My colleagues at the Foundation remind me, time and time again, that I haven't written a new thank you letter to our supporters in years. They harass me willfully. They grow increasingly impatient. The problem is they're right, because your financial support at this moment means more than ever before. So this constitutes my penance.
Cutbacks in global health, particularly women's health, are doing severe damage to families and communities across Africa where the AIDS pandemic is rooted. In our own limited fashion, we have to try to compensate for the turmoil this has caused.
But in fact, it's much more than that.
Further shocking, in the grand scheme of things, was the information that there are 6,200 new infections every week amongst young women and girls. I repeat: every week. The vulnerability of women has been the most brutal truth of HIV since the pandemic emerged over thirty years ago. Misogyny lies at the heart of it, and somehow we've never been able to fashion programs of prevention that would put an end to the carnage.

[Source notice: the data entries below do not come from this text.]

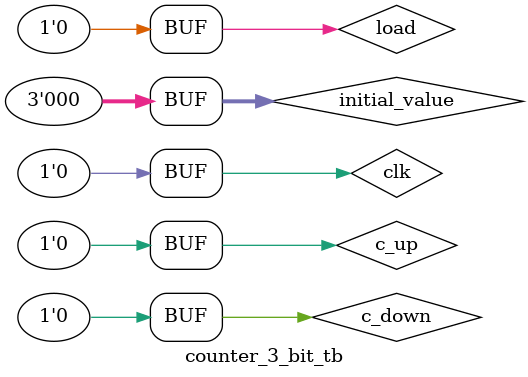
<source format=v>
`include "mux2_1.v"
`include "d_flip_flop.v"

module counter_3_bit(
input c_up, //signal for enabling count-up
input c_down, //sighnal for enabling count-down
input load, //signal for loading the register
input clk, //clock signal
input [2:0]initial_value, //the initial value of the counter, which is 0
output [2:0]q, //the output of the counter
output [2:0]not_q
);

wire [2:0]sw;
wire [2:0]w;

mux2_1 mux2_inst10(.i({initial_value[0], (not_q[0] & (c_up ^ c_down))}), .sel(load), .o(sw[0]));
mux2_1 mux2_inst11(.i({initial_value[1], ((q[0]^q[1]) & c_up & ~(c_down)) | (~(q[0]^q[1]) & ~(c_up) & c_down)}), .sel(load), .o(sw[1]));
mux2_1 mux2_inst12(.i({initial_value[2], (c_down & ~q[2] & ~q[1] & ~q[0]) | (c_down & q[2] & q[0]) | (c_down & q[2] & q[1]) | (c_up & ~q[2] & q[1] & q[0]) | (c_up & q[2] & ~q[1]) | (c_up & q[2] & ~q[0])}), .sel(load), .o(sw[2]));
mux2_1 mux2_inst13(.i({q[0],sw[0]}), .sel(~(load | c_up | c_down)), .o(w[0]));
mux2_1 mux2_inst14(.i({q[1],sw[1]}), .sel(~(load | c_up | c_down)), .o(w[1]));
mux2_1 mux2_inst15(.i({q[2],sw[2]}), .sel(~(load | c_up | c_down)), .o(w[2]));

genvar i;
generate
for(i=0;i<=2;i=i+1)
	begin: d_flip_flop
		d_flip_flop dff(.d(w[i]), .clk(clk), .q(q[i]), .not_q(not_q[i]));
	end
endgenerate

endmodule

module counter_3_bit_tb();

reg c_up;
reg c_down;
reg load;
reg clk;
reg [2:0]initial_value;
wire [2:0]q;
wire [2:0]not_q;

counter_3_bit DUT_COUNTER(.c_up(c_up), .c_down(c_down), .load(load), .clk(clk), .initial_value(initial_value), .q(q), .not_q(not_q));

initial begin
clk=1'b0;
repeat (70) #(50) clk=~clk;
end

initial begin
initial_value=3'b000;
c_up=0;
c_down=0;
load=1;
#100;
load=0;
c_up=1;
#1000;
c_up=0;
c_down=1;
#1000;
c_down=0;
end

endmodule
</source>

But the worst revelation in the UNAIDS report, by far, was the decline in international funding. Between 2017 and 2018, money for care, prevention and treatment of HIV declined by a billion dollars. The toll it takes at the grassroots is heartbreaking. Nor are there signs of a turnaround. The primary source of global dollars is the Global Fund to Fight AIDS, Tuberculosis and Malaria. For the period 2021 to 2023 inclusive, it has asked the donors for at least 14 billion dollars. It sounds like a lot and it is, but the Fund itself says that the total required is $32 billion, so there's a shortfall of $18 billion! The Fund refuses to ask for what is needed to bring an end to the pandemic.
So where does that leave us? It leaves us with NGOs like the Stephen Lewis Foundation to fill some part of the gap, however miniscule. It leaves us with the most profound feelings of gratitude for the contribution you've made. There are no words....
Several years ago, UNAIDS made a dreadful mistake. They fashioned a public relations program based on the mantra "The End of AIDS". They were certain that this would prompt donors to contribute more. They were wrong. It actually lulled donors into a false sense of complacency. Now the women, men and children of Africa are paying the price.
With your support, you have saved lives, provided hope and helped turn the tide. Please see that as your legacy of social justice, human rights, compassion and decency. The beauty and strength of the Foundation is that it works entirely with community-based organizations, and the world has come to understand that support for the grassroots will one day lead to an end of the pandemic. But unlike others, we're under no illusion about the battle ahead. With your contribution, we're fighting side by side.